Grisby always sweating and bleating offers O'Hara a big payment of $5,000 to do something for him. Should I say what that is? Maybe I will, give me a few minutes to make up my mind, but in the meantime The feast of visual delights and ideas flow out through Welles in a rush of extraordinary cinematic images and sequences. There is a trial sequence that would make Lewis Carroll blush with envy, a chase on location in San Francisco's Chinatown that ends in a theater and the pounding jaw dropping shootout in an abandoned amusement park's chamber of horrors hall of mirrors. This is the loaded pistol, the winning hand, the art in the work of art, the scorching imagination of Welles the artist that brings this fantastic ending to this remarkable work of movie art.
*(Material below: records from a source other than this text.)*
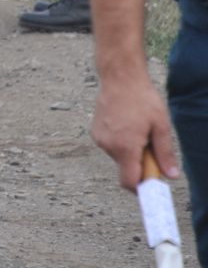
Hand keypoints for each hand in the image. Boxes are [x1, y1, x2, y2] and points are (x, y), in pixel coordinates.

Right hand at [93, 72, 181, 188]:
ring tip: (139, 131)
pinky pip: (111, 146)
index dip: (141, 189)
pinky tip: (128, 126)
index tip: (153, 185)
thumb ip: (165, 153)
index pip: (129, 181)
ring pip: (119, 157)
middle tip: (151, 146)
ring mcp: (100, 138)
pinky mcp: (95, 131)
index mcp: (125, 147)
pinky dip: (121, 143)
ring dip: (130, 152)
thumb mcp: (161, 126)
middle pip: (125, 169)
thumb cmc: (142, 99)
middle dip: (140, 165)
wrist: (119, 78)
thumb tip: (171, 175)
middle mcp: (109, 146)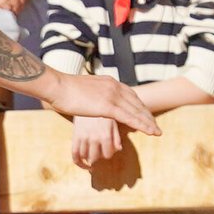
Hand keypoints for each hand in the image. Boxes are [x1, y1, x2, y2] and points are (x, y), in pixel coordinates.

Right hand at [45, 74, 159, 137]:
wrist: (56, 86)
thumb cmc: (63, 90)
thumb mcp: (84, 88)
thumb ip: (93, 93)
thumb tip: (91, 98)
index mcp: (110, 81)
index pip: (130, 94)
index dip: (139, 106)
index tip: (144, 114)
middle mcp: (115, 87)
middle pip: (137, 103)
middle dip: (147, 115)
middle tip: (155, 125)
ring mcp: (113, 96)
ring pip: (136, 111)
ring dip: (148, 122)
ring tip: (157, 131)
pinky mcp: (108, 106)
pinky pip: (130, 118)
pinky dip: (142, 125)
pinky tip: (150, 132)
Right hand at [70, 115, 121, 168]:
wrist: (86, 101)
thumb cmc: (103, 112)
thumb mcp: (113, 122)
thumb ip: (116, 136)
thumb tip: (119, 149)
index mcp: (105, 135)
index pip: (107, 154)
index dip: (109, 154)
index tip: (109, 149)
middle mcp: (94, 138)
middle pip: (95, 157)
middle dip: (98, 157)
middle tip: (100, 151)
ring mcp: (83, 138)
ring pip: (85, 156)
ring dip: (89, 158)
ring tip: (92, 157)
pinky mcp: (75, 136)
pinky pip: (74, 153)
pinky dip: (78, 161)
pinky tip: (83, 164)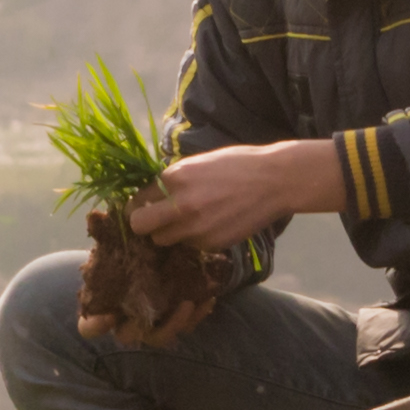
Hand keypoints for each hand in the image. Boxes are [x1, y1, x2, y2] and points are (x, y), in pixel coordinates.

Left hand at [127, 137, 335, 248]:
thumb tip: (149, 195)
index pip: (135, 203)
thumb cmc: (235, 165)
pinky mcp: (211, 244)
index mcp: (173, 179)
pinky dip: (194, 238)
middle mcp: (179, 206)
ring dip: (169, 233)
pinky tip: (211, 223)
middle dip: (145, 224)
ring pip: (164, 241)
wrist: (273, 181)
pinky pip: (190, 246)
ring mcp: (195, 228)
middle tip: (157, 219)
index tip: (144, 207)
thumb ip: (171, 181)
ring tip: (189, 220)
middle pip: (140, 227)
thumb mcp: (196, 164)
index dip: (138, 206)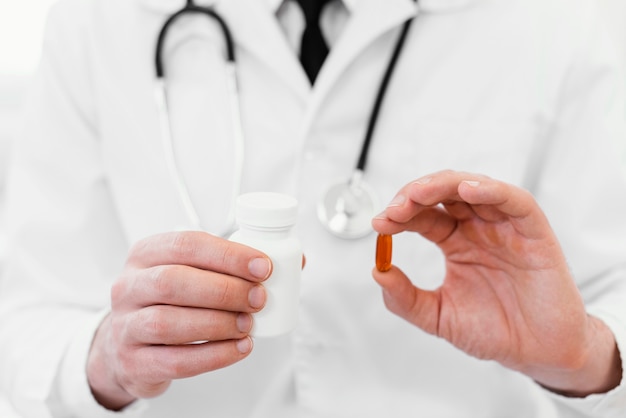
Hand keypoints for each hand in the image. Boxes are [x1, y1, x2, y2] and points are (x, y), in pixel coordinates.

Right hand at [87, 231, 270, 409]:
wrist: (129, 345)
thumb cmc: (171, 301)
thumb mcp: (191, 272)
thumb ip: (234, 265)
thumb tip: (295, 263)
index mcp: (146, 254)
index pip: (186, 244)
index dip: (228, 255)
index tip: (263, 266)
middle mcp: (129, 286)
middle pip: (173, 282)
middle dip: (224, 289)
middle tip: (259, 298)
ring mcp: (125, 325)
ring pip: (168, 322)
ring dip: (218, 323)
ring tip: (249, 324)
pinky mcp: (133, 362)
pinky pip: (174, 361)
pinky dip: (213, 355)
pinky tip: (238, 348)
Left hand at [372, 170, 620, 395]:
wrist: (538, 353)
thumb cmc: (494, 331)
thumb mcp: (438, 316)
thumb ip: (405, 298)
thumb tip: (377, 271)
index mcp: (455, 241)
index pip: (423, 214)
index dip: (400, 214)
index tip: (380, 222)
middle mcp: (478, 228)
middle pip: (444, 192)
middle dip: (415, 194)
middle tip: (395, 208)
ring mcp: (505, 227)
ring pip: (474, 187)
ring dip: (444, 184)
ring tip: (418, 194)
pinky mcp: (533, 232)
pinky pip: (515, 201)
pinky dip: (492, 190)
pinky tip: (467, 190)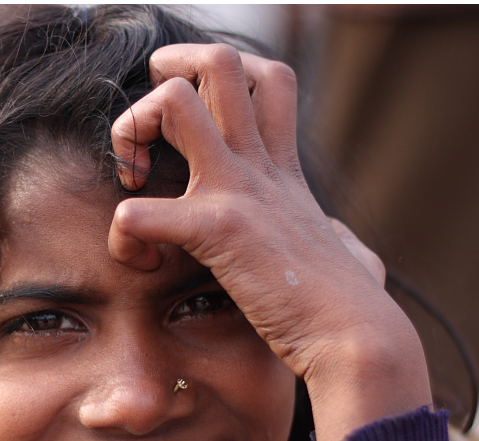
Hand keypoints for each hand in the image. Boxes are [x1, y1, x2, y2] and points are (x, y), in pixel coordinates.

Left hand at [108, 44, 430, 440]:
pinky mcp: (219, 229)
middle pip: (218, 62)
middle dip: (166, 76)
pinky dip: (122, 237)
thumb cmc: (352, 308)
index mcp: (283, 170)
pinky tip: (143, 263)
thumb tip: (334, 234)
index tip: (194, 117)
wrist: (355, 340)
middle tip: (148, 135)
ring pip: (172, 102)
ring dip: (132, 130)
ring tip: (134, 179)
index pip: (264, 78)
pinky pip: (134, 212)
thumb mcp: (349, 253)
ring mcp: (239, 189)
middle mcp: (260, 166)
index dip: (223, 76)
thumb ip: (335, 234)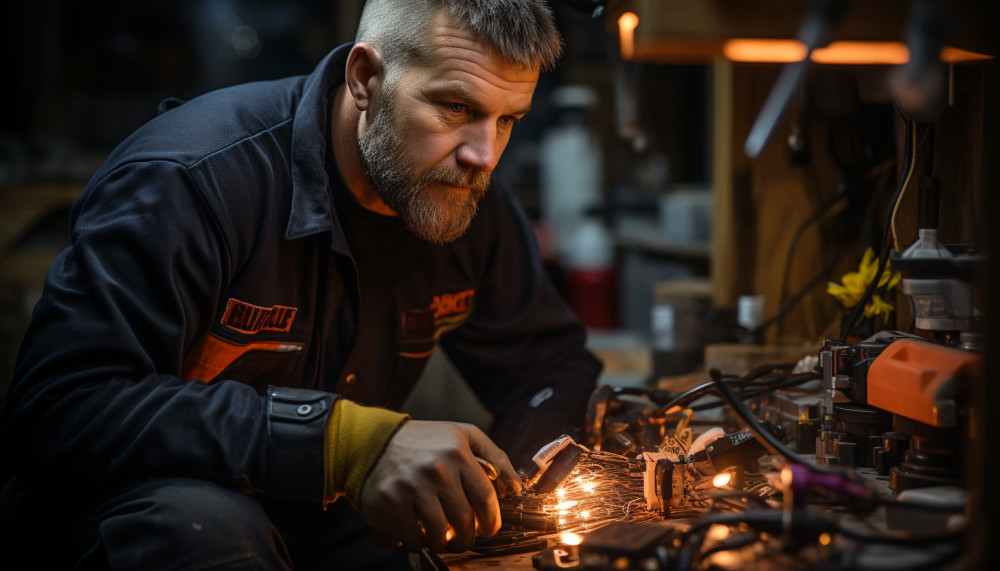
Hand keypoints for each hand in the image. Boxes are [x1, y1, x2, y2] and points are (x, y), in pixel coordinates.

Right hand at [358, 420, 522, 552]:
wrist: (371, 442)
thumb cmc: (424, 441)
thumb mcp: (463, 435)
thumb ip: (494, 457)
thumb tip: (517, 487)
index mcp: (456, 453)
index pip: (485, 499)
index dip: (491, 521)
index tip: (489, 528)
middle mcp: (434, 471)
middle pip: (463, 522)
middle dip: (467, 537)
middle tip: (464, 537)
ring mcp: (408, 490)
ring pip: (437, 537)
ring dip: (442, 543)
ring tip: (440, 535)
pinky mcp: (386, 506)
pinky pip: (409, 540)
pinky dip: (414, 543)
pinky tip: (415, 531)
I will finally mention that the Kino transfer is superb, I thought I would fall into it, its that smooth lush and beautiful. I was nervous because the other Kino Welles flick that I got along with the lady was “The Stranger” which looked like Lassie had walked all over it. Not nice so I was nervous, but man I'll tell you this was the best 10 bucks I've dropped in a long time. The Best film, director, supporting actor, cinematography of 1948.